Text —
However, activated microglia acts multiple facets during neuroinflammation, not only cytotoxicity29 but also neuroprotection.30 The different biological effects exhibited by activated microglia are mainly attributed to the ability to transform into four diverse activation states:31 M1 with cytotoxic properties; M2a with an alternate activation and involved in neuroprotection and regeneration; M2b with an immunoregulatory phenotype; and M2c with an acquired-deactivating phenotype. M1 and M2b mediate the primary and secondary neuronal injury, respectively, while M2a shows a negative effect. Therefore, modulation of microglial phenotype may represent an innovative strategy for the treatment of neurodegenerative diseases. In our study, we found that LPS stimulation significantly increased the transcription of M1 markers, such as iNOS (Nos2) and COX-2 (Ptgs2). PAP pretreatment remarkably suppressed the transcription of M2b markers (IL-1ra (Il1rn) and SOCS3 (Socs3)) and M1 markers (iNOS (Nos2) and COX-2 (Ptgs2)), but significantly upregulated the transcription of M2a markers (Arg1 (Arg1) and CD206 (Mrc1)) in a dose-dependent manner. The phenotype transformation induced by PAP indicates that it would be an ideal neuroprotectant in neurodegenerative diseases.

As PAP is a phosphodiesterase inhibitor, the anti-inflammatory effect of PAP may be attributed to the elevation in the levels of cAMP. Elevation of intracellular cAMP results in PKA activation and phosphorylation of CREB, and thus promotes the recruitment of coactivators, such as CREB or the homologous protein p300, away from NF-κB in the nucleus and finally inhibits the NF-κB signaling pathway.32 However, we failed to observe any positive results associated with the changes in p-CREB after PAP pretreatment in BV2 cells (data not shown). We then evaluated the changes exhibited by P65 in the nucleus, p-IKK, p-ERK, p-38, and p-STAT3 in the presence or absence of PAP pretreatment, and found a prominent nuclear translocation of P65 after LPS application, but PAP significantly reversed this effect. In addition, LPS application remarkably increased the expression of p-IKK, while PAP pretreatment partly abolished this effect, which indicated that PAP suppressed LPS-induced microglial activation probably by NF-κB signaling pathway.

Conclusion

In conclusion, we identified PAP not only suppressed the LPS-induced microglial activity by inhibiting transcription/production of proinflammatory factors, but also promoted the transformation of activated BV2 cells from cytotoxic phenotypes (M1/M2b) to a neuroprotective phenotype (M2a). These effects were probably mediated by NF-κB signaling pathway. Therefore, we concluded PAP would be a promising candidate for the treatment of neurodegenerative diseases.

Given information —
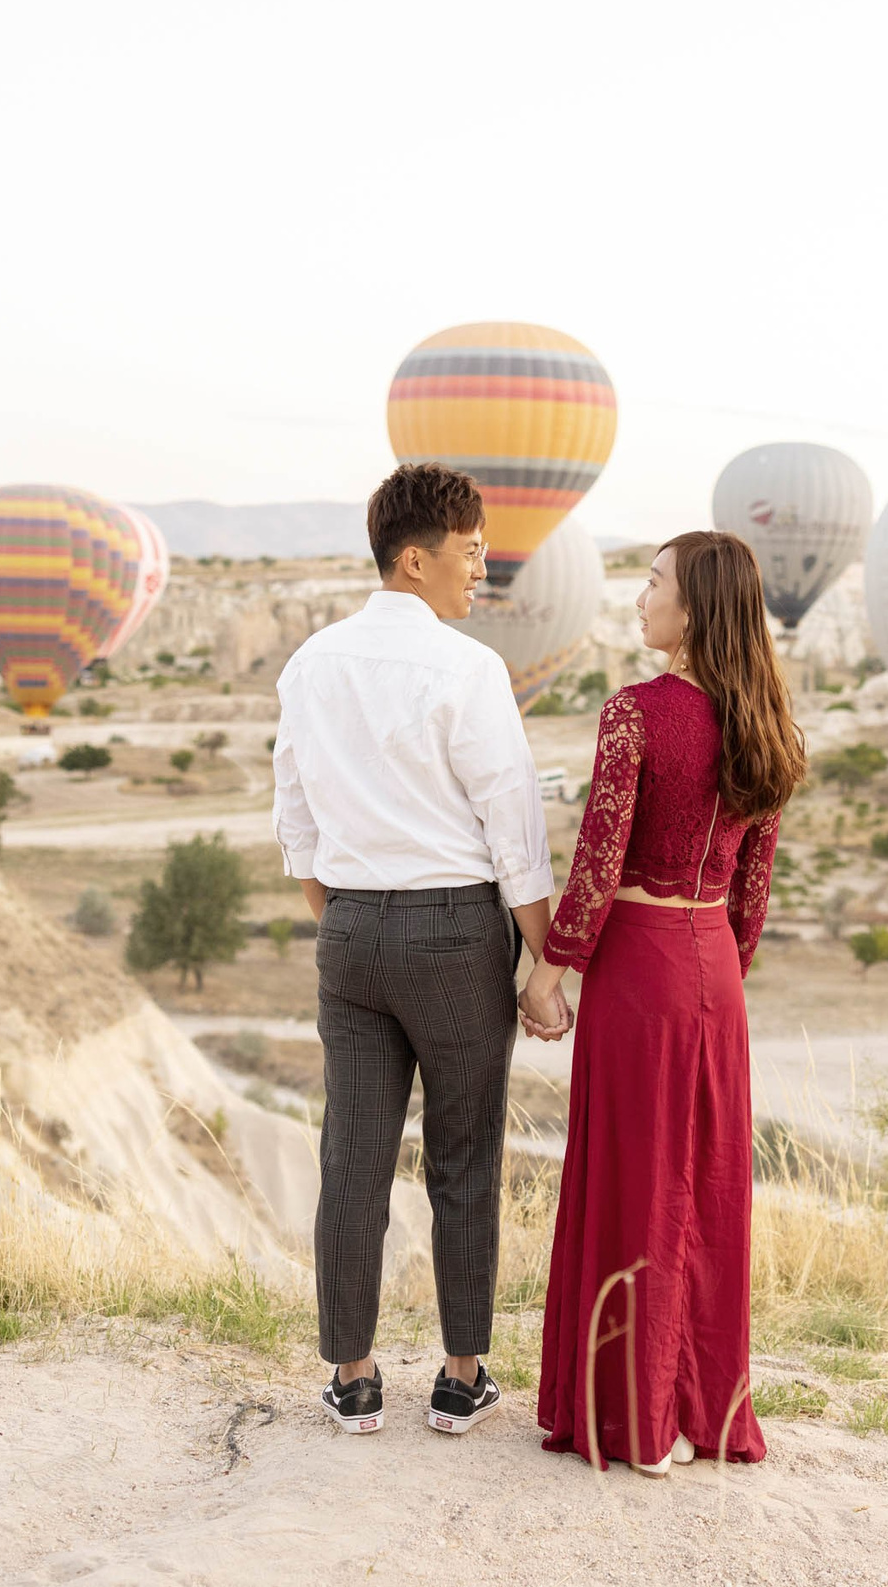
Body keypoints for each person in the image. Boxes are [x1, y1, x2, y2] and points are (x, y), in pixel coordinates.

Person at [272, 462, 557, 1438]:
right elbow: (513, 826)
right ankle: (458, 1376)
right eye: (470, 551)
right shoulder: (467, 669)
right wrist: (545, 962)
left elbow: (296, 826)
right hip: (453, 930)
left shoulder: (309, 663)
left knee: (352, 1157)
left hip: (349, 929)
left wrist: (352, 917)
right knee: (464, 1157)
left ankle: (353, 1379)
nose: (483, 569)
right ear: (413, 557)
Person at [522, 529, 805, 1474]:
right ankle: (697, 1413)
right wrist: (718, 972)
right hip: (714, 969)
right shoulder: (768, 722)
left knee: (634, 1184)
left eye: (652, 585)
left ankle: (633, 1421)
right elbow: (753, 897)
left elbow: (599, 863)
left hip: (640, 966)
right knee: (705, 1190)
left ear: (691, 610)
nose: (639, 600)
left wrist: (552, 970)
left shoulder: (637, 714)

Assigned task — Using the text on PAP and microglia, please explain in one to three sentences why the anti-inflammatory effect of PAP may be attributed to elevated cAMP. The data are not needed here.

Response below — PAP is a phosphodiesterase inhibitor, so its anti-inflammatory effect may come from raised cAMP levels. Higher intracellular cAMP activates PKA and phosphorylates CREB, which draws coactivators such as CREB or p300 away from NF-κB in the nucleus and inhibits the NF-κB signaling pathway.